- Supreme Court of the United States

Argued November 1, 2006 Decided February 28, 2007
- Full case name: Glen Whorton, Director, Nevada Department of Corrections, Petitioner v. Marvin Howard Bockting
- Citations: 549 U.S. 406 (more) 127 S. Ct. 1173; 167 L. Ed. 2d 1; 2007 U.S. LEXIS 2826; 75 U.S.L.W. 4121; 72 Fed. R. Evid. Serv. (Callaghan) 635; 44 A.L.R. Fed. 2d 777; 20 Fla. L. Weekly Fed. S 99

Holding
- Crawford v. Washington does not apply retroactively. Ninth Circuit Court of Appeals reversed.

## PROVIDED MATERIAL
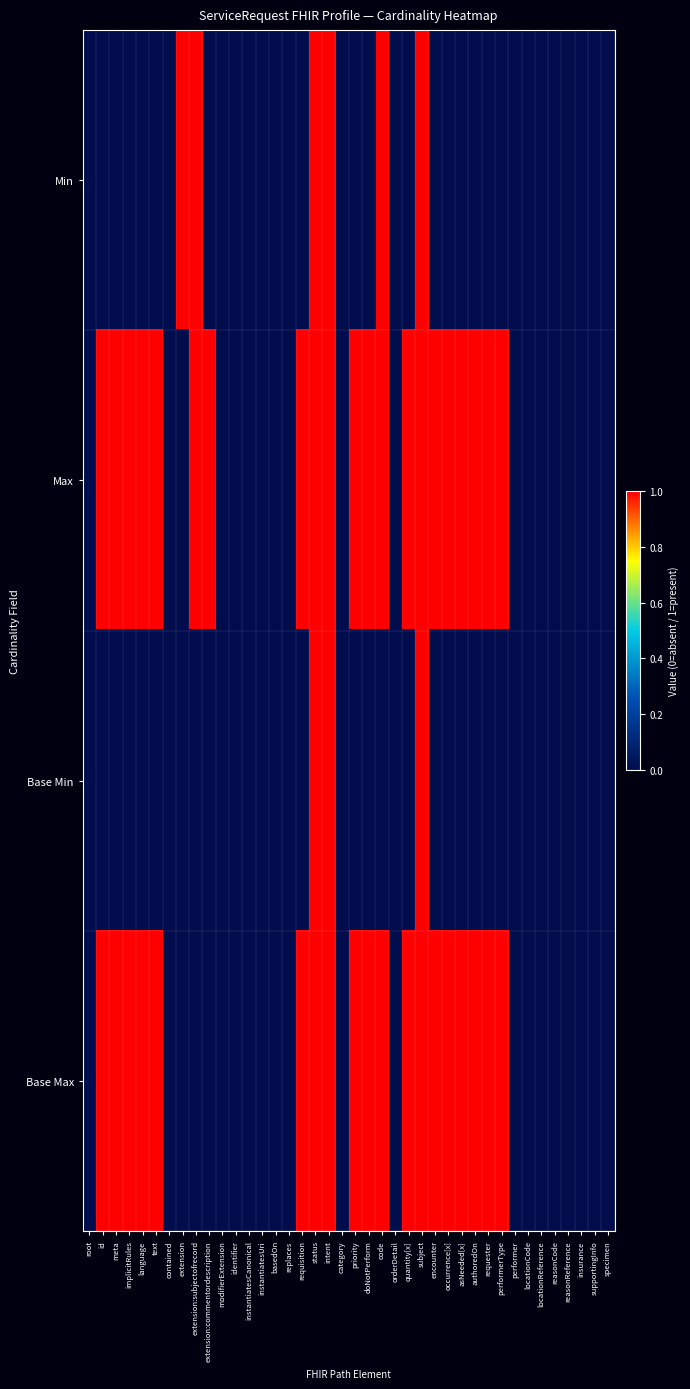

At which category does the chart reach its minimum across all series?

root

## INSTRUCTIONS
1. In the Supreme Court case summary, which court's judgment was reversed?
2. Extend the Supreme Court case summary by writing what comes after its final sentence.

## ANSWERS TO THE EXERCISE
1. The Ninth Circuit Court of Appeals

2.
Court membership
- Chief Justice John Roberts Associate Justices John P. Stevens · Antonin Scalia Anthony Kennedy · David Souter Clarence Thomas · Ruth Bader Ginsburg Stephen Breyer · Samuel Alito

Case opinion
- Majority: Alito, joined by unanimous

Laws applied
- U.S. Const. amend. VI

= Whorton v. Bockting =

Whorton v. Bockting, 549 U.S. 406 (2007), was a United States Supreme Court case in which the court held that the interpretation of the Confrontation Clause that it announced in Crawford v. Washington (2006) does not apply retroactively.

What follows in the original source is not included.